■ To do: Put every line of text from the records below into a single numbered list, skipping any blank lines. Leave out the picture markers.
┄┄┄┄┄┄┄┄┄┄┄┄┄┄┄┄┄┄┄┄
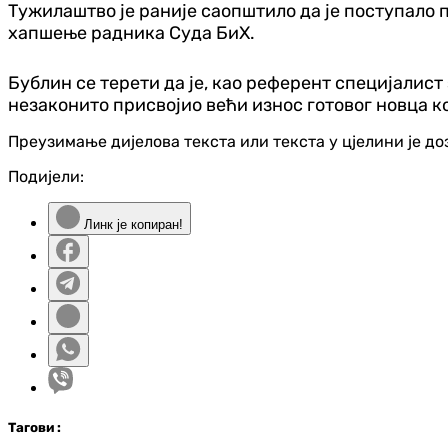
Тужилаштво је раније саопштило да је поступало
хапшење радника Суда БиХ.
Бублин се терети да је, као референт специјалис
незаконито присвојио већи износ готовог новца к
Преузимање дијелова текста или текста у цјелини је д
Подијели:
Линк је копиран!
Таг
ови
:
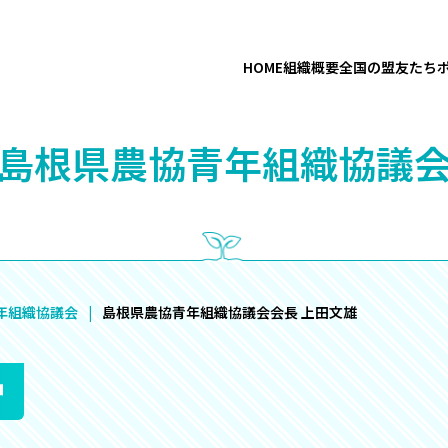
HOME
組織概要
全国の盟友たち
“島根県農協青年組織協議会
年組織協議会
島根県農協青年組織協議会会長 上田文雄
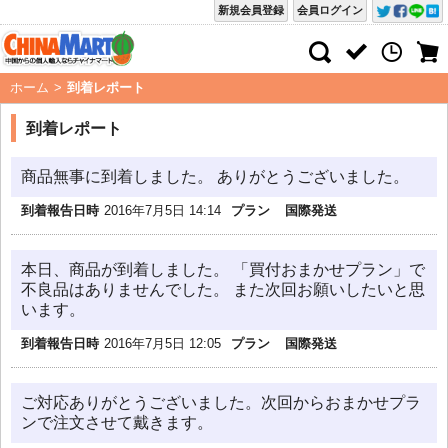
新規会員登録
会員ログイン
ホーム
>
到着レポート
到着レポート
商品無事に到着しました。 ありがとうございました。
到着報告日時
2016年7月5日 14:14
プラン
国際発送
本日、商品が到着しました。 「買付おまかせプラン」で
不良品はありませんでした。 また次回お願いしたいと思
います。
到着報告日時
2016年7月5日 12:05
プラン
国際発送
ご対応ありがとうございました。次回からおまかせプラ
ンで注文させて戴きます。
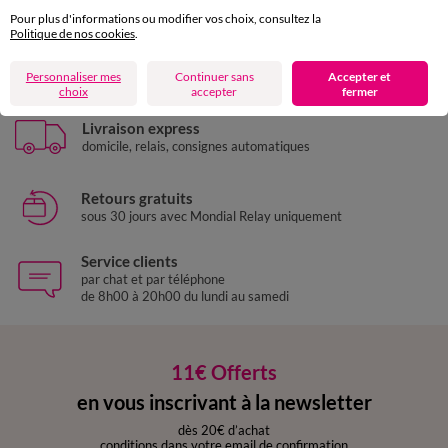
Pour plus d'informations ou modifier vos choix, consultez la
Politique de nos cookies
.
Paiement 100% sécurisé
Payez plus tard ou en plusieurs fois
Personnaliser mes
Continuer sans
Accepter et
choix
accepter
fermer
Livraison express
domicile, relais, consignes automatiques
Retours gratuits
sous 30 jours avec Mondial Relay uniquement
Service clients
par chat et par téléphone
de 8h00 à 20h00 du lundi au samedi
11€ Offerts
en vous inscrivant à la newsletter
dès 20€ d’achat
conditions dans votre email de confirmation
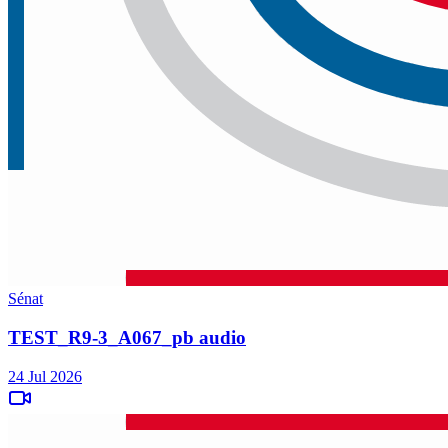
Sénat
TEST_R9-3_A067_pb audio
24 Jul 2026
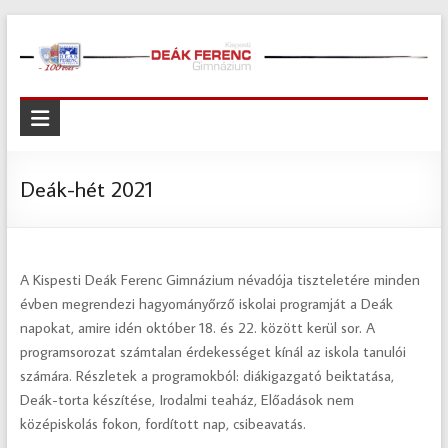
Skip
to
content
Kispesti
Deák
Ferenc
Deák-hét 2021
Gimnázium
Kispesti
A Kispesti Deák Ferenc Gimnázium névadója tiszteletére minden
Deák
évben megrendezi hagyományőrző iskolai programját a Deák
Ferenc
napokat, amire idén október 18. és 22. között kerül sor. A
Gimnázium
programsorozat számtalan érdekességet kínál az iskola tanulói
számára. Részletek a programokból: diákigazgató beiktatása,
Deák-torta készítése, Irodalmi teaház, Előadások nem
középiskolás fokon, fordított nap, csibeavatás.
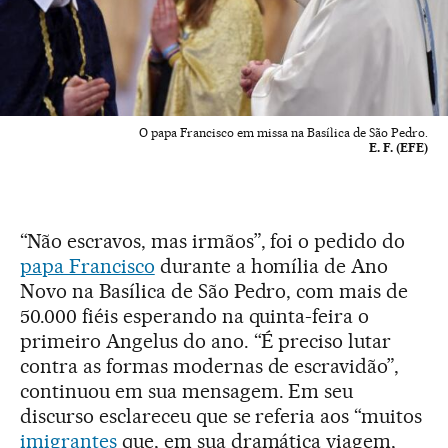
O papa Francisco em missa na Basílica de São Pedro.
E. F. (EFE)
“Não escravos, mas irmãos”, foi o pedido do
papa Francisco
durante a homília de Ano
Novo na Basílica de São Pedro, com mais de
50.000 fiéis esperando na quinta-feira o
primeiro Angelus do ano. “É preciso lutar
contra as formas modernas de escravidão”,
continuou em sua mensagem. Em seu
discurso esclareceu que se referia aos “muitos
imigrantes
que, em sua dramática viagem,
┄┄┄┄┄┄┄┄┄┄┄┄┄┄┄┄┄┄┄┄
■ Solution for this task:
1. Тужилаштво је раније саопштило да је поступало
2. хапшење радника Суда БиХ.
3. Бублин се терети да је, као референт специјалис
4. незаконито присвојио већи износ готовог новца к
5. Преузимање дијелова текста или текста у цјелини је д
6. Подијели:
7. Линк је копиран!
8. Таг
9. ови
10. :
11. HOME
12. 組織概要
13. 全国の盟友たち
14. “島根県農協青年組織協議会
15. 年組織協議会
16. 島根県農協青年組織協議会会長 上田文雄
17. 新規会員登録
18. 会員ログイン
19. ホーム
20. >
21. 到着レポート
22. 到着レポート
23. 商品無事に到着しました。 ありがとうございました。
24. 到着報告日時
25. 2016年7月5日 14:14
26. プラン
27. 国際発送
28. 本日、商品が到着しました。 「買付おまかせプラン」で
29. 不良品はありませんでした。 また次回お願いしたいと思
30. います。
31. 到着報告日時
32. 2016年7月5日 12:05
33. プラン
34. 国際発送
35. ご対応ありがとうございました。次回からおまかせプラ
36. ンで注文させて戴きます。
37. Pour plus d'informations ou modifier vos choix, consultez la
38. Politique de nos cookies
39. .
40. Paiement 100% sécurisé
41. Payez plus tard ou en plusieurs fois
42. Personnaliser mes
43. Continuer sans
44. Accepter et
45. choix
46. accepter
47. fermer
48. Livraison express
49. domicile, relais, consignes automatiques
50. Retours gratuits
51. sous 30 jours avec Mondial Relay uniquement
52. Service clients
53. par chat et par téléphone
54. de 8h00 à 20h00 du lundi au samedi
55. 11€ Offerts
56. en vous inscrivant à la newsletter
57. dès 20€ d’achat
58. conditions dans votre email de confirmation
59. Sénat
60. TEST_R9-3_A067_pb audio
61. 24 Jul 2026
62. Skip
63. to
64. content
65. Kispesti
66. Deák
67. Ferenc
68. Deák-hét 2021
69. Gimnázium
70. Kispesti
71. A Kispesti Deák Ferenc Gimnázium névadója tiszteletére minden
72. Deák
73. évben megrendezi hagyományőrző iskolai programját a Deák
74. Ferenc
75. napokat, amire idén október 18. és 22. között kerül sor. A
76. Gimnázium
77. programsorozat számtalan érdekességet kínál az iskola tanulói
78. számára. Részletek a programokból: diákigazgató beiktatása,
79. Deák-torta készítése, Irodalmi teaház, Előadások nem
80. középiskolás fokon, fordított nap, csibeavatás.
81. O papa Francisco em missa na Basílica de São Pedro.
82. E. F. (EFE)
83. “Não escravos, mas irmãos”, foi o pedido do
84. papa Francisco
85. durante a homília de Ano
86. Novo na Basílica de São Pedro, com mais de
87. 50.000 fiéis esperando na quinta-feira o
88. primeiro Angelus do ano. “É preciso lutar
89. contra as formas modernas de escravidão”,
90. continuou em sua mensagem. Em seu
91. discurso esclareceu que se referia aos “muitos
92. imigrantes
93. que, em sua dramática viagem,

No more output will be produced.